Question_mark schrieb:


> 0x86 sind die Lokaldaten, also der L-Stack der CPU
> 0x87 ist der vorherige L-Stack


Aha, QM ist in dem Fall also der Einäugige unter den Blinden , aber mit dem Zweiten sieht wohl trotzdem nur Siemens ... 

Jetzt klär mich als dummen PC-Programmierer doch bitte auch noch auf, ob das Auslesen des L-Stacks vom PC aus überhaupt sinnvoll ist, bzw. wofür der L-Stack da ist.


Gruß Axel


----------



## der Micha (28 Juni 2007)

THX für das schnelle Antworten . Denke mal er meint dieses :

*[FONT=Arial,Bold]Temporäre Daten (TEMP) in allen Bausteinen​*[/FONT]Temporäre Daten sind Lokaldaten eines Bausteins, die während der Bearbeitung eines Bausteins im
Lokaldaten-Stack (L-Stack) abgelegt werden und nach der Bearbeitung nicht mehr verfügbar sind.
​


----------



## Zottel (28 Juni 2007)

Danke, jetzt wissen wir ein bischen mehr...


afk schrieb:


> Jetzt klär mich als dummen PC-Programmierer doch bitte auch noch auf, ob das Auslesen des L-Stacks vom PC aus überhaupt sinnvoll ist,


für typische Anwendungen von Libnodave sicher nicht. Lesen mittels daveRead...() erfolgt meines Wissens irgendwann während der Programmausführung und der Inhalt des L-Stacks wechselt. 
Die Konstanten 0x86, 0x87 werden allerdings in gleicher Weise bei den Testfunktionen verwendet, die die SPS zur Verfügung stellt, um einem PG das Beobachten zu ermöglichen.


> bzw. wofür der L-Stack da ist.


Für die lokalen Variablen, im Prinzip genauso wie in Pascal.


----------



## Ralle (28 Juni 2007)

Zottel schrieb:


> für typische Anwendungen von Libnodave sicher nicht. Lesen mittels daveRead...() erfolgt meines Wissens irgendwann während der Programmausführung und der Inhalt des L-Stacks wechselt.

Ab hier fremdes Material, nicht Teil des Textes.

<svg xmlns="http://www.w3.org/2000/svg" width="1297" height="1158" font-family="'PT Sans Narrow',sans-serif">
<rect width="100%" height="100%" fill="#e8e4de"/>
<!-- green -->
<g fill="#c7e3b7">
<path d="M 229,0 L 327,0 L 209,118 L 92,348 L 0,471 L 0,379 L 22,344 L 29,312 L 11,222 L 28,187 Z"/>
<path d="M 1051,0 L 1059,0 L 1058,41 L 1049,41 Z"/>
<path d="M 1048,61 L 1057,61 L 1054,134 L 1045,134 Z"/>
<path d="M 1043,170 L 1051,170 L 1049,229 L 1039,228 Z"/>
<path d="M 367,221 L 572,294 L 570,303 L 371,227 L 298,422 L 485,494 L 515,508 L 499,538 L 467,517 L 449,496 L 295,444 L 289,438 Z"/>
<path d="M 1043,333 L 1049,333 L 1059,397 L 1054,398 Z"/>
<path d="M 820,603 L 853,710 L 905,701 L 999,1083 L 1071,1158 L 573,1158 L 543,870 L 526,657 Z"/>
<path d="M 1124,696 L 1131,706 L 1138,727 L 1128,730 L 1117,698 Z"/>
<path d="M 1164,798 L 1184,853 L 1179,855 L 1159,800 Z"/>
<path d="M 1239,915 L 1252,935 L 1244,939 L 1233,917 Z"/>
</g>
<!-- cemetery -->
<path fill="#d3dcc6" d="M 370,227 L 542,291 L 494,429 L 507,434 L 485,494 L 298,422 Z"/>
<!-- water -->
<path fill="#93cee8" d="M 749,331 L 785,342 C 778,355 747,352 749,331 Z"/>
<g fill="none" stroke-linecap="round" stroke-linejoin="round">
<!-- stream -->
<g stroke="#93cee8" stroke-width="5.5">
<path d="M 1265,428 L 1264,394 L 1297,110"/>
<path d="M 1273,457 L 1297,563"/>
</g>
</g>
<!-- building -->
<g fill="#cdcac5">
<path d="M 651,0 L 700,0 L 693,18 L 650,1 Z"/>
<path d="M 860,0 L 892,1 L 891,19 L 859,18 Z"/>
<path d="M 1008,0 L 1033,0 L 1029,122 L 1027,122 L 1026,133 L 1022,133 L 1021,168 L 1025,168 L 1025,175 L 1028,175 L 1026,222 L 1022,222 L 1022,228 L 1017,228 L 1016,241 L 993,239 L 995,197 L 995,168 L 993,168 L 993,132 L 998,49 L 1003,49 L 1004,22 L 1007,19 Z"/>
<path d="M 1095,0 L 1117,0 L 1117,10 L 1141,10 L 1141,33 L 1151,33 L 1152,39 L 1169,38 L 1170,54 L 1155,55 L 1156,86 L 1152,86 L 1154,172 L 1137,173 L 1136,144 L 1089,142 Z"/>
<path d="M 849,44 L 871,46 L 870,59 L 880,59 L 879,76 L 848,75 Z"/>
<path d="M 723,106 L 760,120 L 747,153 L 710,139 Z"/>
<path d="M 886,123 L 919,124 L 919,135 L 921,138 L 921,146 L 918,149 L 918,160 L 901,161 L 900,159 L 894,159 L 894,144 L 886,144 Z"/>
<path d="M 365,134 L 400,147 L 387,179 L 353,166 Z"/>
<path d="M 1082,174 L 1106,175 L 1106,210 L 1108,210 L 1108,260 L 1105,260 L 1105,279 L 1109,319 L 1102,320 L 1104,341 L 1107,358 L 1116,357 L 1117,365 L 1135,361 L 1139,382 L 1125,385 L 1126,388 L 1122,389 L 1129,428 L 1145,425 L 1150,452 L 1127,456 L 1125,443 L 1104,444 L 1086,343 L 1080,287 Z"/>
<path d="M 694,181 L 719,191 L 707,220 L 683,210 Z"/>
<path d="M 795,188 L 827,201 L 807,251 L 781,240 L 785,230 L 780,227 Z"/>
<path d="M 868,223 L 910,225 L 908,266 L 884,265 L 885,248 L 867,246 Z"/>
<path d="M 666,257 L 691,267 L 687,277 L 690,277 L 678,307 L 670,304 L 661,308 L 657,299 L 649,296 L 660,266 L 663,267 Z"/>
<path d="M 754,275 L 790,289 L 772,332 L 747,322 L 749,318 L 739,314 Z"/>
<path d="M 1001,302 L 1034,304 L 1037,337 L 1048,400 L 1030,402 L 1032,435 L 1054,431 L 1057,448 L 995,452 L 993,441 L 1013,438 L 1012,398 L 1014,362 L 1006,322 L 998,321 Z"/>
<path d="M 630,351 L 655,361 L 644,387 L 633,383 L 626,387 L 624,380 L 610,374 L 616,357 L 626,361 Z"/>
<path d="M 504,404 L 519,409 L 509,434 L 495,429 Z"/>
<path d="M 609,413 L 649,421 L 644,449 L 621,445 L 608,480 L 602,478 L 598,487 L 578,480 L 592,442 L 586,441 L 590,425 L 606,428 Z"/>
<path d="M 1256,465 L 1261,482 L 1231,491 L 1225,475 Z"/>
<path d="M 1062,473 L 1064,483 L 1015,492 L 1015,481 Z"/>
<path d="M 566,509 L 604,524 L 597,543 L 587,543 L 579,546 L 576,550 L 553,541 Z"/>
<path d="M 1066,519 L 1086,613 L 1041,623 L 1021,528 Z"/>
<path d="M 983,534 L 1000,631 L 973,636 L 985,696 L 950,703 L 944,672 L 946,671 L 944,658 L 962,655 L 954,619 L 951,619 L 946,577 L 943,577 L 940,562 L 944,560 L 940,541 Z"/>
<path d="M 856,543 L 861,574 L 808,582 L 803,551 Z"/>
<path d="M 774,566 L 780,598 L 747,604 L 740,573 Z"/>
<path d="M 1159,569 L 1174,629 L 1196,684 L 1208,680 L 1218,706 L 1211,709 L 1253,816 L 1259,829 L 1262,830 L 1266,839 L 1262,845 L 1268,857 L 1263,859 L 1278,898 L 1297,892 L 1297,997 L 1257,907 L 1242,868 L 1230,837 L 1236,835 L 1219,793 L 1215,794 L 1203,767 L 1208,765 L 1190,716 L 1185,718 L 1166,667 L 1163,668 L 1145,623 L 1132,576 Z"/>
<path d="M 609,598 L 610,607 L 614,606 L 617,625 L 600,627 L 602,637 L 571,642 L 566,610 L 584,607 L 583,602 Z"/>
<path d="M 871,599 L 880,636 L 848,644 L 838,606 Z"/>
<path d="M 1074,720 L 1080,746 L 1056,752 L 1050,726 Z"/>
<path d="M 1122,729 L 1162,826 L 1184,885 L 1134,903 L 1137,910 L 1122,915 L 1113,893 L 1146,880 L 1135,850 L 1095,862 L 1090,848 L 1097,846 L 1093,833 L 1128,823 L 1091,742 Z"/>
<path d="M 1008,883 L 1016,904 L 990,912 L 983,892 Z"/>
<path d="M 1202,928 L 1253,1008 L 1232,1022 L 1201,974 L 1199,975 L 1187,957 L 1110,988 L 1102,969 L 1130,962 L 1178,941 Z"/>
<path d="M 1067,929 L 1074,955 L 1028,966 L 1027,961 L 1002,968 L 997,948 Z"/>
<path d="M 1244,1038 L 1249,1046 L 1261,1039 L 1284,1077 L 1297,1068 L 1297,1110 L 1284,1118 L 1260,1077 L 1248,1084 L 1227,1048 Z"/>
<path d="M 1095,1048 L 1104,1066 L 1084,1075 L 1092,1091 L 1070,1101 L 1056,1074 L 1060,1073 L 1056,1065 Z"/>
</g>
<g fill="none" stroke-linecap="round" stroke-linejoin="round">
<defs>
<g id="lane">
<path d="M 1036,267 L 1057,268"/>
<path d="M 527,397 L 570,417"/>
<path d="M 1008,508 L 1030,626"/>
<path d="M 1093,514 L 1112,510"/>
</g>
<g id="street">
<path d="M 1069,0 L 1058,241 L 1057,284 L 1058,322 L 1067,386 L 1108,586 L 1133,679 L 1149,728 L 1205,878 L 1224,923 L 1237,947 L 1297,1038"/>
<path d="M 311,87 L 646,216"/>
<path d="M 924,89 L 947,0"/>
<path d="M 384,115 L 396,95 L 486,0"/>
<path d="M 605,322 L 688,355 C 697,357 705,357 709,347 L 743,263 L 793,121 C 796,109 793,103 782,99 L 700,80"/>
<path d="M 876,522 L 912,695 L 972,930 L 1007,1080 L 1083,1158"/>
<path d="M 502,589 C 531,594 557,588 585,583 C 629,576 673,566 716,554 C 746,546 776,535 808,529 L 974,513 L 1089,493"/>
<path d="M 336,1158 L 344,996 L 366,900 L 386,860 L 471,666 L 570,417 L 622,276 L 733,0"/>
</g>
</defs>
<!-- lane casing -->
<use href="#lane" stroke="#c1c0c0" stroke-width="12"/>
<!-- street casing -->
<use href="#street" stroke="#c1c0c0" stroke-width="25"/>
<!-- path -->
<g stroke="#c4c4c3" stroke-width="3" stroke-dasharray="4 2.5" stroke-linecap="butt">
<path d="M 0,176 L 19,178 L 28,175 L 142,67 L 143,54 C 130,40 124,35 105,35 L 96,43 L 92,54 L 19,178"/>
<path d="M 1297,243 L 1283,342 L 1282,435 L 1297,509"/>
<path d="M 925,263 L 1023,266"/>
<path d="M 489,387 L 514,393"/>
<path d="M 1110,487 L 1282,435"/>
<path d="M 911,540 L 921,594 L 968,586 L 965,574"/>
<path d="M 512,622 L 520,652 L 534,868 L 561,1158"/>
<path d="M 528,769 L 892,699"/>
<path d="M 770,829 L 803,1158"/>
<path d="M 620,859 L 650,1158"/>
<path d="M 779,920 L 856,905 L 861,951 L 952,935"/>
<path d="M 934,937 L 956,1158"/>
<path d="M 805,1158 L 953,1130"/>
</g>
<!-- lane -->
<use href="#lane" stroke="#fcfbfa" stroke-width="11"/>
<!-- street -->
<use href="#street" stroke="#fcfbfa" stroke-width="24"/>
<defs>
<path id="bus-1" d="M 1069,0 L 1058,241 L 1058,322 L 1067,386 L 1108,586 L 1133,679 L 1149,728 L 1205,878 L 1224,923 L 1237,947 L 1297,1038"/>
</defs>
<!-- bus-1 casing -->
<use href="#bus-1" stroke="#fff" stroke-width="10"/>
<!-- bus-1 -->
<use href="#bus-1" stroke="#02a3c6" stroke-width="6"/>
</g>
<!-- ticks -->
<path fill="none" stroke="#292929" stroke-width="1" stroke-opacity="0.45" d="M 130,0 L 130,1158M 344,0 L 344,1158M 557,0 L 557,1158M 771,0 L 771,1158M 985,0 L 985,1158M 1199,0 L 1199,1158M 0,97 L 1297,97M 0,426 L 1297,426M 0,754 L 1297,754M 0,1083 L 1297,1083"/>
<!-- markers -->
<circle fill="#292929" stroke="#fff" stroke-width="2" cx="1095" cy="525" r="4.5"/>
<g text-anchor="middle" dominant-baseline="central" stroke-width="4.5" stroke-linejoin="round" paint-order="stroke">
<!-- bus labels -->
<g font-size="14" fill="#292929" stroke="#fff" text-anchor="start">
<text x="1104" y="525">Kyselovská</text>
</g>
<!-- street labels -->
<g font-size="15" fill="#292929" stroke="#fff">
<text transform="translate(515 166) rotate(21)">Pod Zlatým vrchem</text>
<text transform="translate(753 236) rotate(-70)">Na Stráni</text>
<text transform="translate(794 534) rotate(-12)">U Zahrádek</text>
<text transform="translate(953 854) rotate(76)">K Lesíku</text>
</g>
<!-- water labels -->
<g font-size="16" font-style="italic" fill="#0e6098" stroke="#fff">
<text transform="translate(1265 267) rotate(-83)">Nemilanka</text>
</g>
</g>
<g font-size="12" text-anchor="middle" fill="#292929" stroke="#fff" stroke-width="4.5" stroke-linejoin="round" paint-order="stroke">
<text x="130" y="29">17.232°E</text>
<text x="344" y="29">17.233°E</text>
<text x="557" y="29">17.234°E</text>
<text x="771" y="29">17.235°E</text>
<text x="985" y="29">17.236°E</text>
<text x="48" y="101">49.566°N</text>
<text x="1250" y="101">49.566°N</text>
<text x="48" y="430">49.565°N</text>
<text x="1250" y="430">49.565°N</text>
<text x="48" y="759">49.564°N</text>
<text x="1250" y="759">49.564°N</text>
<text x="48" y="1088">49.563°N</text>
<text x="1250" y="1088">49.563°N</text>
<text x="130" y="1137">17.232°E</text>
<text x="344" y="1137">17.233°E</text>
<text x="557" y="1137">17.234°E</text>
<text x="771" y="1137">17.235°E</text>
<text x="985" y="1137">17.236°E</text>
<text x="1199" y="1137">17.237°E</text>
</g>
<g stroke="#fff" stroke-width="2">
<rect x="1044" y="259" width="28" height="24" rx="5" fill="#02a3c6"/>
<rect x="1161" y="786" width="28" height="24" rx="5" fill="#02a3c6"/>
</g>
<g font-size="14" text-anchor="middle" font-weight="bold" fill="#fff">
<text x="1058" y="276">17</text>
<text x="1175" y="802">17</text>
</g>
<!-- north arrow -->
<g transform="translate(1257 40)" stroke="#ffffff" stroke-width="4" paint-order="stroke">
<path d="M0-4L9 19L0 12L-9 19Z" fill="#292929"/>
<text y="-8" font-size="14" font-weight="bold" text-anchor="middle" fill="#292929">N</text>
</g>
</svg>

Das denke ich auch, der L-Stack wird ja von allen Bausteinen genutzt, ein Auslesen hätte ja nur richtig Sinn, wenn man auch Informationen dazu bekommt, an welcher Stelle des Programms sich die SPS gerade befindet, wer also den L-Stack gerade benutzt.


----------



## afk (28 Juni 2007)

Zottel schrieb:


> Die Konstanten 0x86, 0x87 werden allerdings in gleicher Weise bei den Testfunktionen verwendet, die die SPS zur Verfügung stellt, um einem PG das Beobachten zu ermöglichen.

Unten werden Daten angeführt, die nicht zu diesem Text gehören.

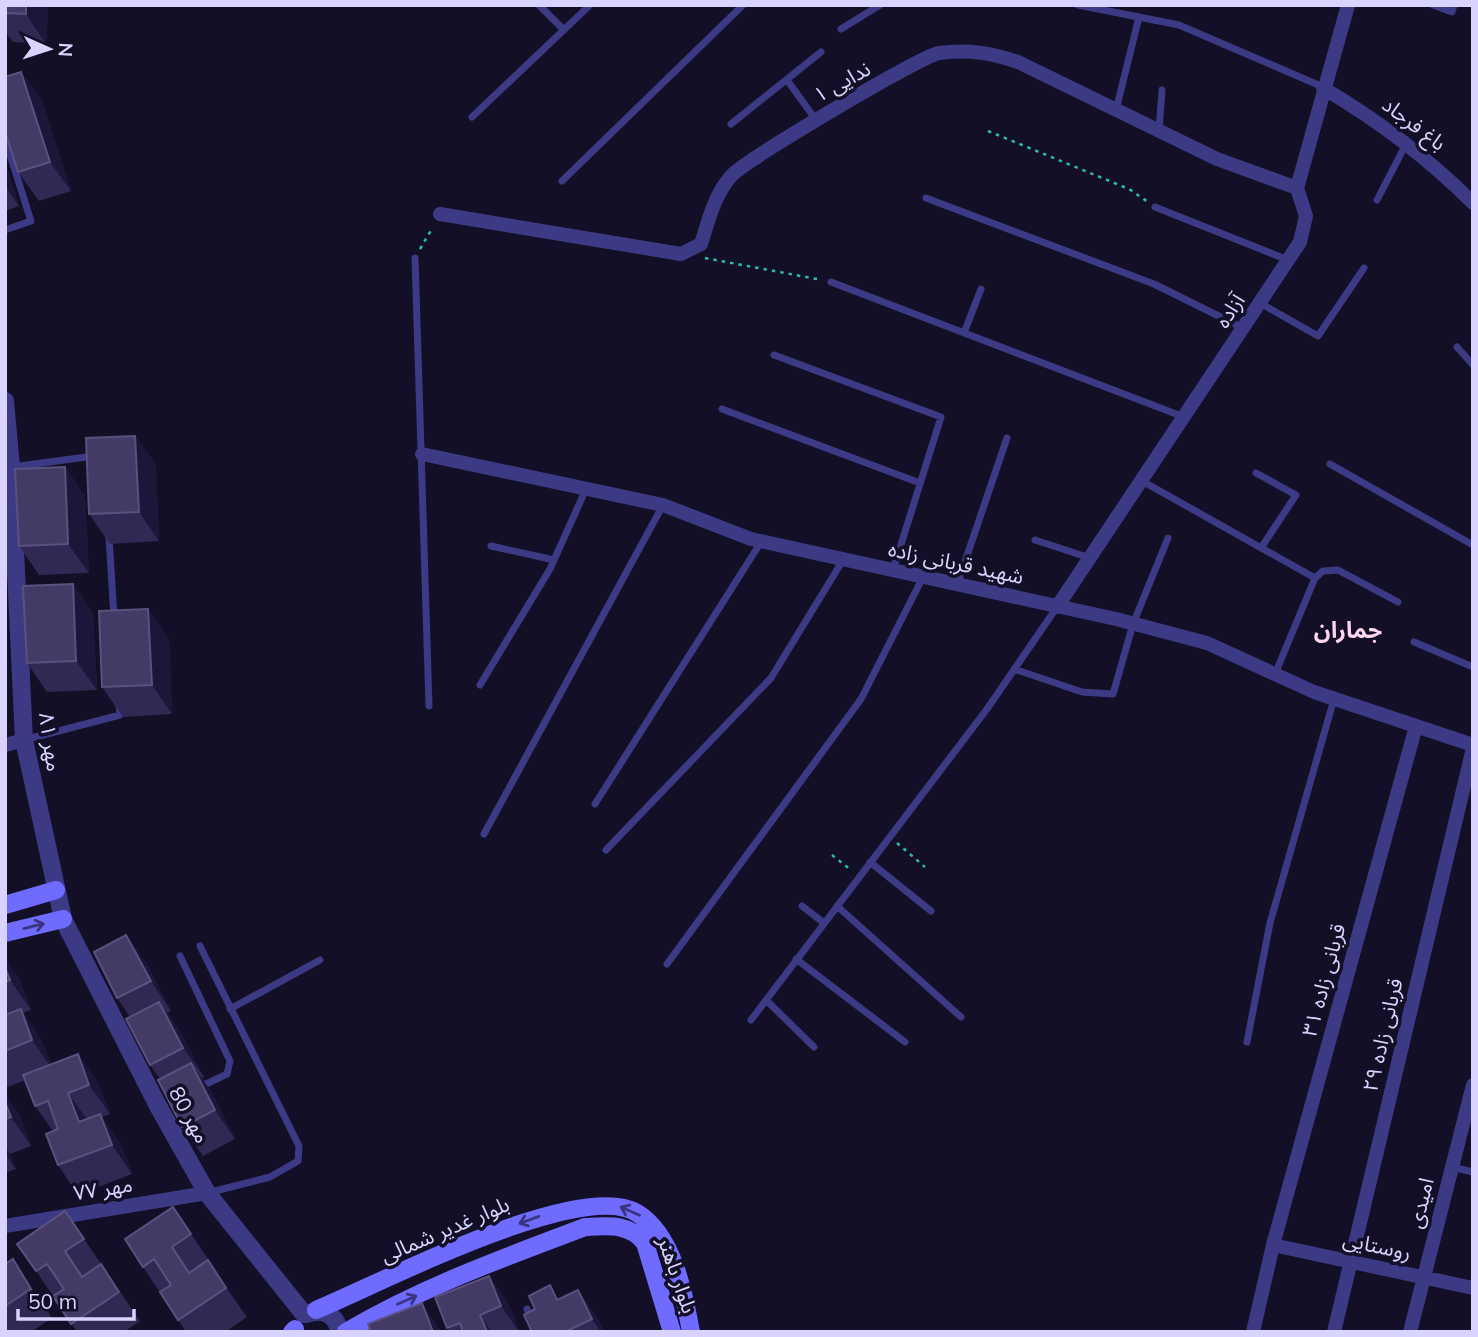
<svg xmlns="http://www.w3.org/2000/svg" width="1478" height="1337" viewBox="0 0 1478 1337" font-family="Mulish,'Noto Sans Arabic',sans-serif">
	<rect width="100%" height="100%" fill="#130f26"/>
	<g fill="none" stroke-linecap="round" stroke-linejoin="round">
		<!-- path -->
		<path stroke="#2fb8b0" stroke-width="2.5" stroke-dasharray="3.5 5" stroke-linecap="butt" d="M988,131L1129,189L1148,202
			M420,249L433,227
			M705,258L822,280
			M897,843L925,867
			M832,855L851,870"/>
		<!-- service -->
		<path stroke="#3d3a85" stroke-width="7" d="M539,5L564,30
			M1078,5L1179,25L1323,87
			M1433,5L1452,12L1454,5
			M841,29L880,5
			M787,80L816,120
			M1116,110L1139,17
			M472,117L590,5
			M731,124L821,52
			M1159,131L1162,90
			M5,139L31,221L5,230
			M562,181L743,5
			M926,198L1154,284L1243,328
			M1377,200L1406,144
			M1155,207L1288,260
			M415,258L429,706
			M831,282L1184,417
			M1260,303L1318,336L1364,268
			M964,333L981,289
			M1457,347L1473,365
			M774,355L941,417L893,570
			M722,409L920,483
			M1330,464L1473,545
			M12,467L94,456
			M1256,473L1296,495L1261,548
			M1142,481L1315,578
			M109,536L114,618
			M1035,540L1090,558
			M491,546L554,560
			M957,585L1007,438
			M1414,642L1473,667
			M1014,669L1082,692L1113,694L1133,624L1168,538
			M1275,674L1315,578L1323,571L1338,570L1398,602
			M480,685L550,569L586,489
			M24,740L120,715L119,704
			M595,804L761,542
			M484,834L663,505
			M606,850L771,678L843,560
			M870,862L931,911
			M802,906L824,923
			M837,906L961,1017
			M200,946L299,1146L298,1161L270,1177L207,1193
			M180,956L230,1061L227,1074L200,1087
			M796,959L905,1042
			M667,964L861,699L923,577
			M766,1000L814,1047
			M230,1009L320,960
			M751,1020L987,709L1057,607
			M1247,1042L1270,923L1334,699
			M1452,1167L1473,1172
			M527,1309L535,1332"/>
		<!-- minor -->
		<path stroke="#3d3a85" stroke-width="14" d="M1323,88C1379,121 1427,157 1473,203
			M440,214L681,254L701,244C709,219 714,196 731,176C745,160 921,56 939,53C968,49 991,53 1018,62L1217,159L1297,188
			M422,454L663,505L751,539L1116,619L1207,643L1314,692L1473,745
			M1057,607L1300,242L1306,216L1297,188L1348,5
			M5,745L24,740
			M5,1226L207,1193
			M1273,1245L1473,1288
			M1253,1332L1273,1245L1416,726
			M1334,1332L1473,748
			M1410,1332L1473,1085"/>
		<!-- tertiary -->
		<path stroke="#3d3a85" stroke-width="18" d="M5,401L11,467L24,740L63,919L158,1106L207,1193L304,1314
			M306,1314C322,1308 337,1314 339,1332"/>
		<!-- secondary -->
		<path stroke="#6f6bff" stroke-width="18" d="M5,905L56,890
			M5,933L63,919
			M316,1310C379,1284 581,1178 637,1213C673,1235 684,1293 691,1332
			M292,1332L295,1329
			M346,1332C422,1287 503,1258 585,1227C608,1226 630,1223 645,1243L672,1332"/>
	</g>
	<!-- wall -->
	<path fill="#312854" d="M5,5H48L46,44L13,42L5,31Z
		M21,72L42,101L71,191L39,201L18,172Z
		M5,161L19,206L5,211Z
		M135,436L156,465L159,541L110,544L89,514Z
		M65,467L85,496L89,573L39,575L19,546Z
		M73,584L93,613L97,690L47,692L27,663Z
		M169,638L172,714L123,717L102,687Z
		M126,935L147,964L171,1011L167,1013L180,1031L204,1077L202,1078L212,1093L235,1139L203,1156L182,1127L160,1079L150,1065L130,1017L117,998Z
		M5,959L19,979L31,1010L23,1013L41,1039L51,1064L78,1054L98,1083L110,1114L102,1117L120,1143L132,1174L78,1195L58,1165L53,1131L35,1106L26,1080L5,1088Z
		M5,1095L20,1116L31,1146L10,1154L16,1169L5,1173Z
		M173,1207L247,1317L225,1332H186L143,1267Z
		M65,1211L140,1321L124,1332H77L36,1271Z
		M5,1264L33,1289L52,1318L31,1332H5Z
		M489,1276L509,1305L520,1332H450L447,1328Z
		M578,1290L598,1319L604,1332H532Z"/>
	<!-- shaded-wall -->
	<path fill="#1d163a" d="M26,5H48L46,44L26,14Z
		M21,72L42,101L71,191L50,162Z
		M5,161L19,206L5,186Z
		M135,436L156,465L159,541L139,512Z
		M65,467L85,496L89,573L68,544Z
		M73,584L93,613L97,690L76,661Z
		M148,609L169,638L172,714L152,685Z
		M126,935L147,964L171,1011L151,981Z
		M5,959L19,979L31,1010L10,980L5,968Z
		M159,1002L180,1031L204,1077L183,1048Z
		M21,1009L41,1039L53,1070L32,1040Z
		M78,1054L98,1083L110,1114L89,1085Z
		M191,1063L212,1093L235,1139L215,1110Z
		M68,1093L89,1122L99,1151L79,1122Z
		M5,1095L20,1116L31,1146L11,1117L5,1102Z
		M100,1114L120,1143L132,1174L112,1145Z
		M5,1147L10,1154L16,1169L5,1154Z
		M173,1207L194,1236L212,1264L191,1234Z
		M13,1259L33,1289L52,1318L31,1289Z
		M208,1260L229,1290L247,1317L226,1288Z
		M489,1276L509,1305L520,1332H519L501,1306Z
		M578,1290L598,1319L604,1332H601L592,1319Z
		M422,1303L442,1332H433Z
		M480,1315L492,1332H487Z"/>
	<!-- building -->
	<path fill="#433a66" stroke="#5a527e" stroke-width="2" d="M5,5H26V14L5,13Z
		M21,72L50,162L18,172L5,131V77Z
		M135,436L139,512L89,514L86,438Z
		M65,467L68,544L19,546L15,469Z
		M73,584L76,661L27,663L23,586Z
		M148,609L152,685L102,687L99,611Z
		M126,935L151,981L117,998L94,952Z
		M5,968L10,980L5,982Z
		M159,1002L183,1048L150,1065L126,1019Z
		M21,1009L32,1040L5,1051V1015Z
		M78,1054L89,1085L68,1093L79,1122L100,1114L112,1145L58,1165L46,1134L58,1129L48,1101L35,1106L23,1075Z
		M191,1063L215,1110L182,1127L158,1080Z
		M5,1102L11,1117L5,1119Z
		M173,1207L191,1234L172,1247L189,1273L208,1260L226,1288L178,1320L160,1292L171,1285L154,1259L143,1267L125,1239Z
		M65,1211L84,1239L65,1251L82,1277L101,1264L119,1292L71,1324L53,1296L64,1289L47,1264L36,1271L17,1244Z
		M13,1259L31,1289L5,1306V1264Z
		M489,1276L501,1306L480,1315L487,1332H463L460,1323L447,1328L435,1297Z
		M550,1285L557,1300L578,1290L592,1319L565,1332H532L524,1315L535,1309L529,1296Z
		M422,1303L433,1332H371L368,1324Z"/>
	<!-- one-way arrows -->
	<defs><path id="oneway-shaft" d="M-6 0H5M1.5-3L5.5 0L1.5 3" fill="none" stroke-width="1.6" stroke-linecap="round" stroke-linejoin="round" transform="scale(1.75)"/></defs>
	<g stroke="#38347d">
		<use href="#oneway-shaft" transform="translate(34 926) rotate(-14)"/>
		<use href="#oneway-shaft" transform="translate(630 1211) rotate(-156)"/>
		<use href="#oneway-shaft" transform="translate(529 1220) rotate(160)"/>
		<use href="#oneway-shaft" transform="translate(407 1300) rotate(-24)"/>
	</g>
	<g text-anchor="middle" stroke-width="7" stroke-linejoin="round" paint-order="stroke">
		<!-- street labels -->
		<g font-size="21" fill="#d9d4ff" stroke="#130f26">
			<text transform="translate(842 82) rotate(-29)" y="7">ندایی ۱</text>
			<text transform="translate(1414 124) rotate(37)" y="7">باغ فرجاد</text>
			<text transform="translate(1230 311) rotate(-57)" y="7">آزاده</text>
			<text transform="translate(956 563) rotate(12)" y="7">شهید قربانی زاده</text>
			<text transform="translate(50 742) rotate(82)" y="7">مهر ۸۱</text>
			<text transform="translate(1324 980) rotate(-75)" y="7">قربانی زاده ۳۱</text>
			<text transform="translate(1383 1035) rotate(-77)" y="7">قربانی زاده ۲۹</text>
			<text transform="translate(189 1115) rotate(61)" y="7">مهر 80</text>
			<text transform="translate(103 1189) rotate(-9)" y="7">مهر ۷۷</text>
			<text transform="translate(1421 1203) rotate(-76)" y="7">امیدی</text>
			<text transform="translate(445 1230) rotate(-23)" y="7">بلوار غدیر شمالی</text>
			<text transform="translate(1377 1246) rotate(12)" y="7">روستایی</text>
			<text transform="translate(677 1275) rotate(71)" y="7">بلوار باهنر</text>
		</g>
		<!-- neighbourhood labels -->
		<g font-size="23" font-weight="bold" fill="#ffd6f0" stroke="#130f26">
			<text x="1348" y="638">جماران</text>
		</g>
	</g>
	<!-- border -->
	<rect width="1478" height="1337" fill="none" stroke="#d9d4ff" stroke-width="14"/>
	<!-- north arrow -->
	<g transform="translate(49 49) rotate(93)" stroke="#130f26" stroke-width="5" paint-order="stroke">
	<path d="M0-5L12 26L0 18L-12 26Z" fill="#d9d4ff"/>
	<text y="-10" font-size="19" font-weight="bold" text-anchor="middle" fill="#d9d4ff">N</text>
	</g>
	<!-- scale -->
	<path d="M18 1309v10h116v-10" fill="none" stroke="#d9d4ff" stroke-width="3.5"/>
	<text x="28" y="1309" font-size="21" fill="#d9d4ff" stroke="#130f26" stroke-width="5" paint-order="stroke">50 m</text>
</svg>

Jetzt bin ich neugierig geworden. Daraus schließe ich, daß die SPS über das S7-Protokoll auch Funktionen zur Verfügung stellt, um bestimmte, nur temporär innerhalb vom SPS-Zyklus gültige Werte auszulesen, ist das richtig ?

Falls ja, geht das dann auch mit libnodave ?


Gruß Axel


----------



## Question_mark (28 Juni 2007)

*L-Stack*

Hallo,

den Lokalstack wird man schon brauchen, um eine Darstellung im Status "Baustein beobachten" (oder so ähnlich heisst das doch bei den PG-Funktionen?) zu realisieren. Die Notwendigkeit des vorherigen L-Stacks habe ich auch noch nicht ganz begriffen, aber wie der Kollege mit dem Wikingerhelm ja schon richtig festgestellt hat : Ich bin nur der Einäugige     

Gruss

Question_mark


----------



## Question_mark (28 Juni 2007)

*L-Stack*

Hallo Axel, Du böse Achse



			
				afk schrieb:
			
		

> daß die SPS über das S7-Protokoll auch Funktionen zur Verfügung stellt, um bestimmte, nur temporär innerhalb vom SPS-Zyklus gültige Werte auszulesen,



Ich denke mal nicht über das S7-Protokoll, sondern eher über die PG-Funktionen, wie schon von Zottel gesagt (Äähemmm geschrieben).

Gruss

Question_mark


----------



## afk (29 Juni 2007)

Wie bereits geschrieben, jetzt bin ich neugierig geworden, darum wird dieser Thread jetzt wohl zur Fragerunde:



Question_mark schrieb:


> Ich denke mal nicht über das S7-Protokoll, sondern eher über die PG-Funktionen, wie schon von Zottel gesagt (Äähemmm geschrieben).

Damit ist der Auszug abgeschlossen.